Canadian model, designer and director

Adrianne Ho (born June 13, 1987) is a Canadian model, designer, and director. Ho is the host and creator of a series titled Sweat the City on Canadian television channel One. She is a global brand ambassador for Adidas and has been featured on Sports Illustrated.

She lives in Los Angeles and New York City.

==Early life==
Ho was born in North York, Toronto. Her father, Man Shun ('Horace') Ho, is Hong-Kong-born Chinese. Her mother, Christiane (née Nicolette), is French.

She is the younger sister of actress Sandrine Holt who also appeared as a model in the 1990s.

==Career==
Ho began her career in 2005, appearing magazines, fashion editorials, and beauty campaigns.

===Modeling===

Ho has been signed to Sutherland Models and Next Model Management. As of 2017, she has appeared on billboards and ads for Vogue China, Esquire Singapore, Female Singapore, Shape Magazine, Mercedes-Benz, Maybelline, MAC Cosmetics, L'Oreal, and Sephora. In 2013 she modeled for Forever 21 and Complex Media. Editorials include: H&M, The Covateur, HYPEBAE, Highsnobiety, Life+Times, Hypebeast, Complex.
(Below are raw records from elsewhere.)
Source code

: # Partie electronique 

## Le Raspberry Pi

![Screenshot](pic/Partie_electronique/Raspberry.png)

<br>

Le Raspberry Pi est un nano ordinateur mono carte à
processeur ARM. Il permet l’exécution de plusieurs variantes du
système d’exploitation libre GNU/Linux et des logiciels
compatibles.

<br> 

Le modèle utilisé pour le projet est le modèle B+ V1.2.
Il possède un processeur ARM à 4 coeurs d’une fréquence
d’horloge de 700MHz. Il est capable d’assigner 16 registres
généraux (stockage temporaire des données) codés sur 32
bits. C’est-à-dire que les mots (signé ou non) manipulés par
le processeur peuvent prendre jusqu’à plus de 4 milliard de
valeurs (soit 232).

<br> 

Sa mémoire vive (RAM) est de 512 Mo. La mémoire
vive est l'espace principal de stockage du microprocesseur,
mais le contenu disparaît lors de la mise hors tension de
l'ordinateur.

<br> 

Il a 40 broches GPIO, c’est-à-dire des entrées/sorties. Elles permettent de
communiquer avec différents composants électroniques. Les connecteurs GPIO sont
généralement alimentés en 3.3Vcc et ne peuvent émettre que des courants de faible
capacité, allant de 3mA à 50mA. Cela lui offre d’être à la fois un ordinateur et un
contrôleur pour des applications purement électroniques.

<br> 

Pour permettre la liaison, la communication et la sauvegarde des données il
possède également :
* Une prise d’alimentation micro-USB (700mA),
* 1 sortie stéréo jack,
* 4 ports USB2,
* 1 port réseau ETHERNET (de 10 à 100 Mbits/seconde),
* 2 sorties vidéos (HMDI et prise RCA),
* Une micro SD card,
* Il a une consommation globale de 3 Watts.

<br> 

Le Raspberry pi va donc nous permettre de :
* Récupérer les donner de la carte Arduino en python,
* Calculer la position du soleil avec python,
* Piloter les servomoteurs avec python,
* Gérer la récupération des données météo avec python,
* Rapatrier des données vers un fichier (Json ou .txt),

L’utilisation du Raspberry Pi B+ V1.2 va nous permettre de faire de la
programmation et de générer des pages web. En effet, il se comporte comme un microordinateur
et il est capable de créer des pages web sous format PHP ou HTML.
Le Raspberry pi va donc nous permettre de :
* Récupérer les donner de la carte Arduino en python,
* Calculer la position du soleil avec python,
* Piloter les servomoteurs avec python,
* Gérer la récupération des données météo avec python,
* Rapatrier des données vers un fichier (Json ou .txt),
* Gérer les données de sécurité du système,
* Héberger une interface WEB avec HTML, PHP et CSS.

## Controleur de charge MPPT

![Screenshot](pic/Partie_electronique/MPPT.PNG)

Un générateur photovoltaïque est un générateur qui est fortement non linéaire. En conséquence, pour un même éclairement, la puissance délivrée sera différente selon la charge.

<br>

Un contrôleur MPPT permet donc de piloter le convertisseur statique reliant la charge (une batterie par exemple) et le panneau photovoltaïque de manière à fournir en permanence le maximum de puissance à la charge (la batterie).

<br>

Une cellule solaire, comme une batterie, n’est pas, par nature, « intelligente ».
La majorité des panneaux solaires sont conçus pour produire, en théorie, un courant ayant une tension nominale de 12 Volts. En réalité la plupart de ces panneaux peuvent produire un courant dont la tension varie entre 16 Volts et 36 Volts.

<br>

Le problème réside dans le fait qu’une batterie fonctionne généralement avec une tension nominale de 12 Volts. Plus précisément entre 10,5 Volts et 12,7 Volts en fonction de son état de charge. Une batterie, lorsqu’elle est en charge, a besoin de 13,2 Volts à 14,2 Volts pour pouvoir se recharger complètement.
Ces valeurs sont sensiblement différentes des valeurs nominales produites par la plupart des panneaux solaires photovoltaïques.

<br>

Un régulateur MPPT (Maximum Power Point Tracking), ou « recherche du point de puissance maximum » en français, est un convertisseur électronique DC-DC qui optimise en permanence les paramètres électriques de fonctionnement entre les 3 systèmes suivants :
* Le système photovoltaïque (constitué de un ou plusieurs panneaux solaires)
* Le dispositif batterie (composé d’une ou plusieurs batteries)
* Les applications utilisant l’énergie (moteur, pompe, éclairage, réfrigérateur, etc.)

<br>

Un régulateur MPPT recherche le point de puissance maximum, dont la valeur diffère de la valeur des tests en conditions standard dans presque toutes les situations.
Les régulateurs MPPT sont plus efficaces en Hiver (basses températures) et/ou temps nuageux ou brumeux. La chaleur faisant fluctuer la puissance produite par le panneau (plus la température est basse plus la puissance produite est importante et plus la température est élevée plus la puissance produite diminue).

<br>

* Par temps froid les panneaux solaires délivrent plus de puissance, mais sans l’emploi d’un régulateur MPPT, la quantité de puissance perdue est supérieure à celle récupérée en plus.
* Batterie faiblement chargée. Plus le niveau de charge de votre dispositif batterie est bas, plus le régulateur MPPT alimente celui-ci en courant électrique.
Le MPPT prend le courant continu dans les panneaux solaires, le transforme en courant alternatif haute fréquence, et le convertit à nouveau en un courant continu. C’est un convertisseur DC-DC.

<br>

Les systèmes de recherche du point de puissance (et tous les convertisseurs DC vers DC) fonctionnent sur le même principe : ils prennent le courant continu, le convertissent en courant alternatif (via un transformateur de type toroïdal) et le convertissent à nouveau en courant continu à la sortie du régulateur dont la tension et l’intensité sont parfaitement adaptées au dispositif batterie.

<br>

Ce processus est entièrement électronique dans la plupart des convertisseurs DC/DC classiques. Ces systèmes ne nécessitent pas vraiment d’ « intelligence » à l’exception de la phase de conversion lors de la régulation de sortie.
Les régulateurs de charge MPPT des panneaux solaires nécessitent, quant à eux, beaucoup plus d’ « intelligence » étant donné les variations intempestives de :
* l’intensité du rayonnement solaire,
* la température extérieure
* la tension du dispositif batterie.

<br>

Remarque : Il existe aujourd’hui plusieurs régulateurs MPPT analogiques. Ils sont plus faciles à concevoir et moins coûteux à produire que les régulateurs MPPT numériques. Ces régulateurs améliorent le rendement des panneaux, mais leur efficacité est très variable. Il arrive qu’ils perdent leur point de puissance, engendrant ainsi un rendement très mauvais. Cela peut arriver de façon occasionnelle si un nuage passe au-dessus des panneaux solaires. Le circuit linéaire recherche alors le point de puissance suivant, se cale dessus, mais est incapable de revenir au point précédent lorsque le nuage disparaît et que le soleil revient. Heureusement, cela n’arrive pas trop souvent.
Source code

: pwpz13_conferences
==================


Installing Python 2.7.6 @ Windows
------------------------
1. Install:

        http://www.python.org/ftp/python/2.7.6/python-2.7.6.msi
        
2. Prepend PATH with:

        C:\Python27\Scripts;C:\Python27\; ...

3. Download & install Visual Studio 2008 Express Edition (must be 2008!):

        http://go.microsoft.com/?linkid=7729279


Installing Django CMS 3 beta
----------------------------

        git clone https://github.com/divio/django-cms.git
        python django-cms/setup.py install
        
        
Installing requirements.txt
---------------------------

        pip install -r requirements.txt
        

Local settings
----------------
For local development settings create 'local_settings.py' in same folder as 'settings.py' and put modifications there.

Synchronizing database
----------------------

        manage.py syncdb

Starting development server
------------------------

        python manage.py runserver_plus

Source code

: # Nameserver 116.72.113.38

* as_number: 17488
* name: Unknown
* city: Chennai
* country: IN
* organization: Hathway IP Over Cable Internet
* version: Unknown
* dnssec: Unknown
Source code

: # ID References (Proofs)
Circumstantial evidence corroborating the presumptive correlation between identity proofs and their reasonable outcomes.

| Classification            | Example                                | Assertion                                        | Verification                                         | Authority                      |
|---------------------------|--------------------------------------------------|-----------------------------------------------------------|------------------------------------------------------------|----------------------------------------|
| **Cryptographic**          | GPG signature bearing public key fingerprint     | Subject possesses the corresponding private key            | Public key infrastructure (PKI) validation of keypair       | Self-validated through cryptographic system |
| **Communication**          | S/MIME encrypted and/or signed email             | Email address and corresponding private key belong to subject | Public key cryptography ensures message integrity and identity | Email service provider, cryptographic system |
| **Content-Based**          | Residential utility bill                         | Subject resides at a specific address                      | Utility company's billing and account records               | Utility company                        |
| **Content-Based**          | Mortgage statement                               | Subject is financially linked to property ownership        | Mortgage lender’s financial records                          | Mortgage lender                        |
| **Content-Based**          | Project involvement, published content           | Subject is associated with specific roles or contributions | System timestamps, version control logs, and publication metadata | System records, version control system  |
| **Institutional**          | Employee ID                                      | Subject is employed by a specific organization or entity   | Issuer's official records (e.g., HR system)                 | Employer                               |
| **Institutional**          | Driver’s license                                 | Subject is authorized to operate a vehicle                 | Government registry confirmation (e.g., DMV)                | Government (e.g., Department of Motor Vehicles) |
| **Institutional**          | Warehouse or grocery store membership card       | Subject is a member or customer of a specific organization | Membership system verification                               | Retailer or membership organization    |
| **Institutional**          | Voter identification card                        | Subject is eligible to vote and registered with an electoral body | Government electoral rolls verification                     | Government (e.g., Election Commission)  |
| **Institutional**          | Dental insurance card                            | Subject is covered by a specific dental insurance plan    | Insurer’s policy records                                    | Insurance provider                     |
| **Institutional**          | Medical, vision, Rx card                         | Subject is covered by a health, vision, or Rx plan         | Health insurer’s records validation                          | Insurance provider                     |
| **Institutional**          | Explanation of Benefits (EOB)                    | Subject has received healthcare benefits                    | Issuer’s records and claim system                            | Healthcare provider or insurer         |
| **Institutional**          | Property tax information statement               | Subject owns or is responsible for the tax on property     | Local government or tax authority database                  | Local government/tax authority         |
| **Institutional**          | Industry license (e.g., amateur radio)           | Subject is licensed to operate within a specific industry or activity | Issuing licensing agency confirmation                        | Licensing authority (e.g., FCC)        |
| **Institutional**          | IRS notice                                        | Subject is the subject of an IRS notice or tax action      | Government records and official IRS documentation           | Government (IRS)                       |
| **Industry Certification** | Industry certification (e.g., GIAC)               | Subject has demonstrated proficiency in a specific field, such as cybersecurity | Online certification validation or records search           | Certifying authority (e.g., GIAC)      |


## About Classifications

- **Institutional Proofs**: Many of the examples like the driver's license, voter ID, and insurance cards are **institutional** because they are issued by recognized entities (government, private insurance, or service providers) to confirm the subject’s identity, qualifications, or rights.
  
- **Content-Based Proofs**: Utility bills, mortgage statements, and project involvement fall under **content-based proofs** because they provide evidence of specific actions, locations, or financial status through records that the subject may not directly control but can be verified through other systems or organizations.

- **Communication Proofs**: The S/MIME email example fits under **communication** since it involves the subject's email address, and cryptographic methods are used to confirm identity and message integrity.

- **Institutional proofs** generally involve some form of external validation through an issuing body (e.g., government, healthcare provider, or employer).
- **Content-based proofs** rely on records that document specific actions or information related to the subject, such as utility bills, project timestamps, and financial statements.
In 2017, Ho became a global brand ambassador for Adidas.

===Designing===

Ho is the designer and founder of Sweat-Crew, a women's line of active-wear. In 2021, she launched her concept brand, The Farmers Market Global. Ho also created Seed Sport, the first luxe activewear collection for Seed Heritage.

=== Other projects ===
Ho runs the lifestyle website: Sweat The Style and has created her own swimsuit-line.